## TEXT PASSAGE
=======
If all time is eternally present/ all time is unredeemable. -T.S. Eliot [1]
Perhaps one of our very conditions in being human is our aversion to the middle spaces. They are uncomfortable, often indefinable, and the lack of clarity available within the middle space causes a repelling effect, that pushes either forward or backward, but most importantly, away from. We want to be anywhere but here. And yet, it is arguably here, within this middle space, where the God of our hope resides. Part of the creaturely disposition is being subject to temporality, with all of the madness, chaos, and violence. We long for the day when we will be in eternity, worshipping God, when all the constraints and evils of time have fallen away. So being embodied creatures subjected to a very specific time frame, how does the role of the artist possibly reflect some truthfulness to time and eternity both? Is there something within the hypostatic union of Christ that connects time with timelessness through Christ’s human career and the Triduum? Christ has willingly entered into the humanly irresolvable paradox, the middle space that simultaneously bears and venerates time and eternity. Beauty therefore is being true to the resurrected but wounded Christ who has entered into and bended time in order to redeem it.
=======
## PROVIDED DATA
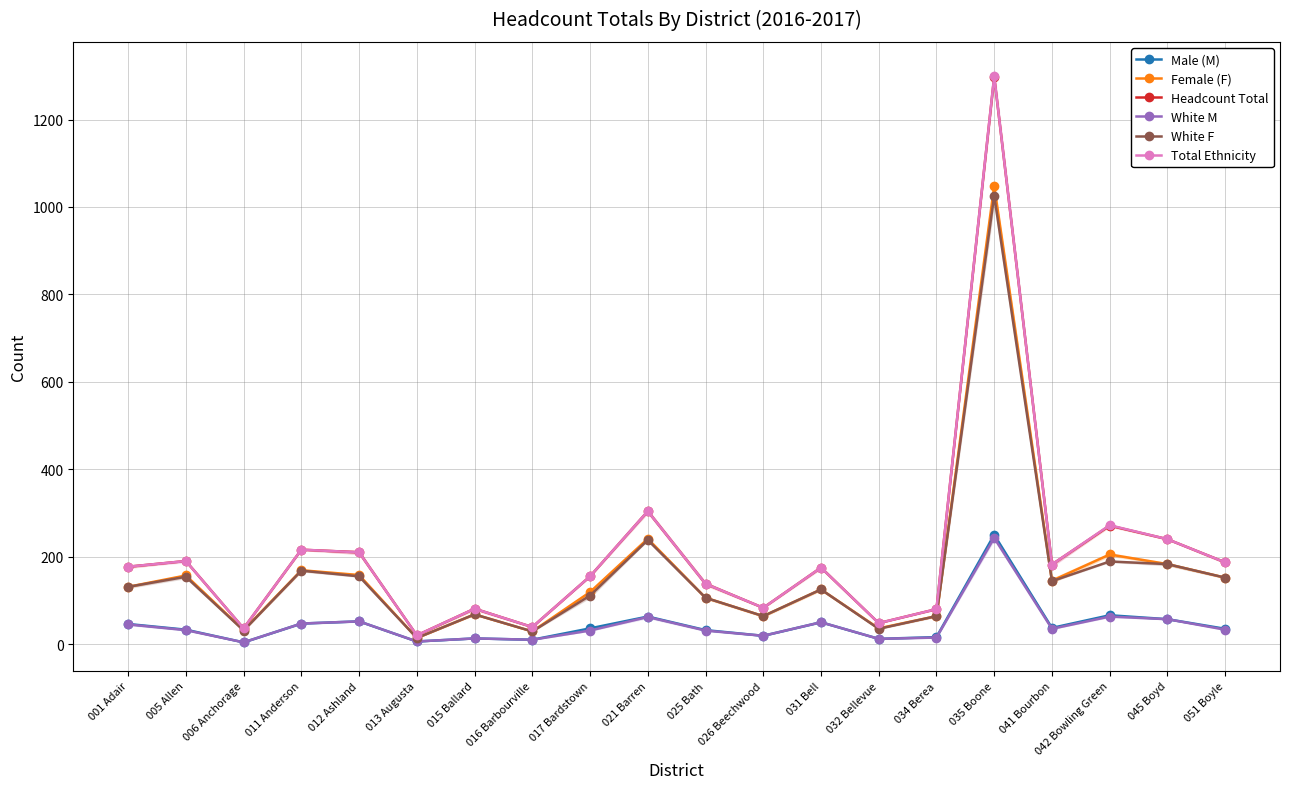

What position from the left is 015 Ballard?

7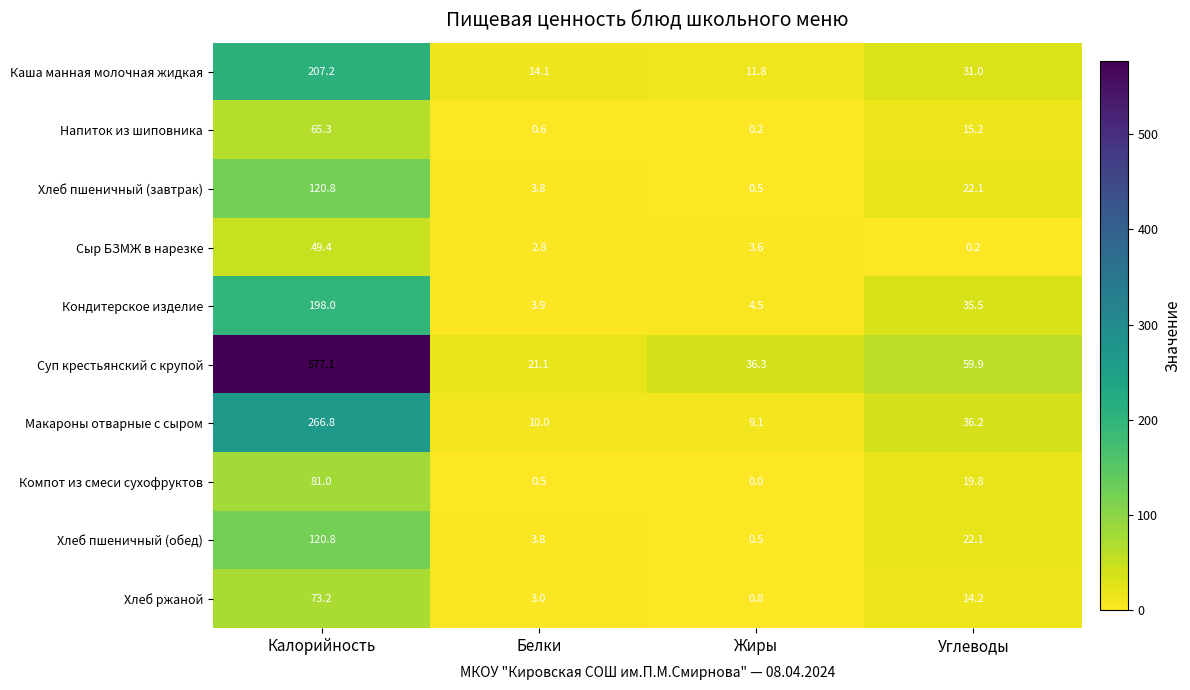

Is the value of Кондитерское изделие at Белки greater than the value of Макароны отварные с сыром at Углеводы?

No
=======
## PROMPT
Please answer from the passage on time and eternity above: where, according to it, does the God of our hope reside?

## EXPECTED OUTPUT
Within the middle space.